_Problem description_
Transcribe the records verbatim from their first line through the line containing "96: (103, 63)", including both of those lines.

_Dataset_
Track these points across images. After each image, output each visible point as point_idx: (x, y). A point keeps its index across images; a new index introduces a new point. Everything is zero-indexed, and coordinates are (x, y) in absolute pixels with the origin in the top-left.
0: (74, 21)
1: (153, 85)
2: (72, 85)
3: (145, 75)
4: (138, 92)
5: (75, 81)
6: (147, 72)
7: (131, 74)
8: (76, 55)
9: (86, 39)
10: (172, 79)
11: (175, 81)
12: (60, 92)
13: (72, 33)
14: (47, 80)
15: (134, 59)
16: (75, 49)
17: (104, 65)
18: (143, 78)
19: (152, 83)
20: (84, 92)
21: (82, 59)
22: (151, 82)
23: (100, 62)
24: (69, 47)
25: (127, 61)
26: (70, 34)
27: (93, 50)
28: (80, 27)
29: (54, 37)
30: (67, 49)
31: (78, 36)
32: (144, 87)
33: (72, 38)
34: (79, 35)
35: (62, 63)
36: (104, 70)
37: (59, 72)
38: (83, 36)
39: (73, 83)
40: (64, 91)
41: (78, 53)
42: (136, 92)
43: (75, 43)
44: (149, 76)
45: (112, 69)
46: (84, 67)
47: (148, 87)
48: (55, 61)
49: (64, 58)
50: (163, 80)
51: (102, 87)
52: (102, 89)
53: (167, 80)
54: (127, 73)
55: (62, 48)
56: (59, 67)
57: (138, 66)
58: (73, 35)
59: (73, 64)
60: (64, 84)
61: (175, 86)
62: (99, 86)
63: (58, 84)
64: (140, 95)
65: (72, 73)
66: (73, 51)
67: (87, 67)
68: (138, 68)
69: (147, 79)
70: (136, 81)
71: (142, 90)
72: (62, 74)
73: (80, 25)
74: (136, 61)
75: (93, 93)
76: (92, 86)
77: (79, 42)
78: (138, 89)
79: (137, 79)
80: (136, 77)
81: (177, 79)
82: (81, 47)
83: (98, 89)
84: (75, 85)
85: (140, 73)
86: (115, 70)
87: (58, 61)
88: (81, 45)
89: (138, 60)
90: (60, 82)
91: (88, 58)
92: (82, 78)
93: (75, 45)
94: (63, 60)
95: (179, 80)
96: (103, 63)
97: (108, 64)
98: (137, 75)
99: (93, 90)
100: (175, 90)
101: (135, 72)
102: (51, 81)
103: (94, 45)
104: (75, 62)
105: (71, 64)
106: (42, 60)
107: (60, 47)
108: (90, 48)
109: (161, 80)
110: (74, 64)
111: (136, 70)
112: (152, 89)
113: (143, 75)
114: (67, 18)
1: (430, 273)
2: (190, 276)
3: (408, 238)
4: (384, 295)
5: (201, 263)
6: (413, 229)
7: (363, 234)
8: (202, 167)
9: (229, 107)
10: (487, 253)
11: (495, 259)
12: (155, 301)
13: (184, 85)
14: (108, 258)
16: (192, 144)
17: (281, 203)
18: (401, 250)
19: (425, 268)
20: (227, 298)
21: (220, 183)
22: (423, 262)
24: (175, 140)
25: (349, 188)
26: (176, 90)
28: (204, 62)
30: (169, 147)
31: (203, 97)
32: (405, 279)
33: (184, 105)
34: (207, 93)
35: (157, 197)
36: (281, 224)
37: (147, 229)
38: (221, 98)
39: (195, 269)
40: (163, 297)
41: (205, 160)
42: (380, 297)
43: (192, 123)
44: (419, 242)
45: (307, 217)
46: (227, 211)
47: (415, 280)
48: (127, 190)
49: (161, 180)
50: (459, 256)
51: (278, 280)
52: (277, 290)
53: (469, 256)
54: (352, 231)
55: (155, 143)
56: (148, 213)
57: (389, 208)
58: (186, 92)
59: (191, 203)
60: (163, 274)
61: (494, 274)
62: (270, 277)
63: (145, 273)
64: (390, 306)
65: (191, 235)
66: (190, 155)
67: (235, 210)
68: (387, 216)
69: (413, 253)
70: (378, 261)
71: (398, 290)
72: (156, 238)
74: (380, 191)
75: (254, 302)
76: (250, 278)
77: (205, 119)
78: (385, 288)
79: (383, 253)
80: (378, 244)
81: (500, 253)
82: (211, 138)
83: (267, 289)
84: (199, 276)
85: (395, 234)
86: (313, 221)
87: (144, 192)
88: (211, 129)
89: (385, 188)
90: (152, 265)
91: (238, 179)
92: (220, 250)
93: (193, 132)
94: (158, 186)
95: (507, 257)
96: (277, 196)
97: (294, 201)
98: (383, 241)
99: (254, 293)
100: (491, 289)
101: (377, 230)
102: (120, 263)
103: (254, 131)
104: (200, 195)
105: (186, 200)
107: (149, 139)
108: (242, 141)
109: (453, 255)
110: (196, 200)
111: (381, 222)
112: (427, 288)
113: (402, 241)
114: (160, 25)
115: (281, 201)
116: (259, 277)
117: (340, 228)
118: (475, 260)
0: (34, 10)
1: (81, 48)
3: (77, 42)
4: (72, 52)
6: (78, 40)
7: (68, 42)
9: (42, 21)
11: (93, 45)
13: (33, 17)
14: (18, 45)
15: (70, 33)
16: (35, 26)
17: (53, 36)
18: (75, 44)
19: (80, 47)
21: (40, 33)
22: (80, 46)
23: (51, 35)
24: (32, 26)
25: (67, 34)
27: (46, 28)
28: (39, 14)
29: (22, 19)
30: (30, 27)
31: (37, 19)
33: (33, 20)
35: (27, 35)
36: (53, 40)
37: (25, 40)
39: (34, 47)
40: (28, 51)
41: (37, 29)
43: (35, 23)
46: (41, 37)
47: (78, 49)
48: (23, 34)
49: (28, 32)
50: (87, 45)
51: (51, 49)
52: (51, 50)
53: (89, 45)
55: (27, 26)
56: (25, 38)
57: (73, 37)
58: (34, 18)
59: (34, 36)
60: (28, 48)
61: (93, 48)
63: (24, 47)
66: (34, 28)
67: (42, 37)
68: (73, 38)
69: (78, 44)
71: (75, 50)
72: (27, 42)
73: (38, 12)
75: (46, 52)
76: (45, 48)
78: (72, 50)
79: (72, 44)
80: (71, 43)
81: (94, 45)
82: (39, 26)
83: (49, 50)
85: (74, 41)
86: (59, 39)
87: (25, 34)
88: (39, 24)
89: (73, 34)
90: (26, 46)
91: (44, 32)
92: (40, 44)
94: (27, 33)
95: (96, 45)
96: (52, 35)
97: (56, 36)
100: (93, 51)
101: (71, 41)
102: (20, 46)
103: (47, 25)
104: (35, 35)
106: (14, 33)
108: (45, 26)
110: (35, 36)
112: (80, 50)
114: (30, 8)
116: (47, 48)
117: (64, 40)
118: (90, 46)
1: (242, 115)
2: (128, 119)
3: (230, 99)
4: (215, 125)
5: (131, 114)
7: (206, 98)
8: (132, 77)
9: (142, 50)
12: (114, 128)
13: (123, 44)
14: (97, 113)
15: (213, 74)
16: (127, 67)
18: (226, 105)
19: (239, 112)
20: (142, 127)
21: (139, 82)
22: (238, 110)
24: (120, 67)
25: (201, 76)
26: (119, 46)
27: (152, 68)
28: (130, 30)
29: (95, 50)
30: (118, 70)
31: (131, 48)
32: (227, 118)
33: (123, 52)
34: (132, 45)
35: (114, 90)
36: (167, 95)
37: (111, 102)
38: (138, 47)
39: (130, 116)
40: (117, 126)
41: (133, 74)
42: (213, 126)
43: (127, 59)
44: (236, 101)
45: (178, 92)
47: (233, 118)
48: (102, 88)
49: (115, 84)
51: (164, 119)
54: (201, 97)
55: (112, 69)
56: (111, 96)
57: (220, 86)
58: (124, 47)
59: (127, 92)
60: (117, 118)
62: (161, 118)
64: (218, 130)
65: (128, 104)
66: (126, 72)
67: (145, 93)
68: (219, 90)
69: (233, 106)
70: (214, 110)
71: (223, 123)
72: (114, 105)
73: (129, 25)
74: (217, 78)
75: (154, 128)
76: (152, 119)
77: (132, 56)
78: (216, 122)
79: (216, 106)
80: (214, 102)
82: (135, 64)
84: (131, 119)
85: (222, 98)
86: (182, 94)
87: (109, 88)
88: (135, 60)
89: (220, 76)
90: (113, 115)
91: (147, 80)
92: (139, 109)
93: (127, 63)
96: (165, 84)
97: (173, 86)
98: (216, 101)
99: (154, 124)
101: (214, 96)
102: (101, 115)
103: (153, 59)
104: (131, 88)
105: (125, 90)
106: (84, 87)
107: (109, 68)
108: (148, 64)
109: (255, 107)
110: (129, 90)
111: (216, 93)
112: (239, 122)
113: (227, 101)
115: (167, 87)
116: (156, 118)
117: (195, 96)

_Worked solution_
Track these points across images. After each image, output each visible point as point_idx: (x, y). A point keeps its index across images; a new index introduces a new point. Everything is zero-indexed, and coordinates are (x, y) in absolute pixels with the origin in the top-left.
0: (74, 21)
1: (153, 85)
2: (72, 85)
3: (145, 75)
4: (138, 92)
5: (75, 81)
6: (147, 72)
7: (131, 74)
8: (76, 55)
9: (86, 39)
10: (172, 79)
11: (175, 81)
12: (60, 92)
13: (72, 33)
14: (47, 80)
15: (134, 59)
16: (75, 49)
17: (104, 65)
18: (143, 78)
19: (152, 83)
20: (84, 92)
21: (82, 59)
22: (151, 82)
23: (100, 62)
24: (69, 47)
25: (127, 61)
26: (70, 34)
27: (93, 50)
28: (80, 27)
29: (54, 37)
30: (67, 49)
31: (78, 36)
32: (144, 87)
33: (72, 38)
34: (79, 35)
35: (62, 63)
36: (104, 70)
37: (59, 72)
38: (83, 36)
39: (73, 83)
40: (64, 91)
41: (78, 53)
42: (136, 92)
43: (75, 43)
44: (149, 76)
45: (112, 69)
46: (84, 67)
47: (148, 87)
48: (55, 61)
49: (64, 58)
50: (163, 80)
51: (102, 87)
52: (102, 89)
53: (167, 80)
54: (127, 73)
55: (62, 48)
56: (59, 67)
57: (138, 66)
58: (73, 35)
59: (73, 64)
60: (64, 84)
61: (175, 86)
62: (99, 86)
63: (58, 84)
64: (140, 95)
65: (72, 73)
66: (73, 51)
67: (87, 67)
68: (138, 68)
69: (147, 79)
70: (136, 81)
71: (142, 90)
72: (62, 74)
73: (80, 25)
74: (136, 61)
75: (93, 93)
76: (92, 86)
77: (79, 42)
78: (138, 89)
79: (137, 79)
80: (136, 77)
81: (177, 79)
82: (81, 47)
83: (98, 89)
84: (75, 85)
85: (140, 73)
86: (115, 70)
87: (58, 61)
88: (81, 45)
89: (138, 60)
90: (60, 82)
91: (88, 58)
92: (82, 78)
93: (75, 45)
94: (63, 60)
95: (179, 80)
96: (103, 63)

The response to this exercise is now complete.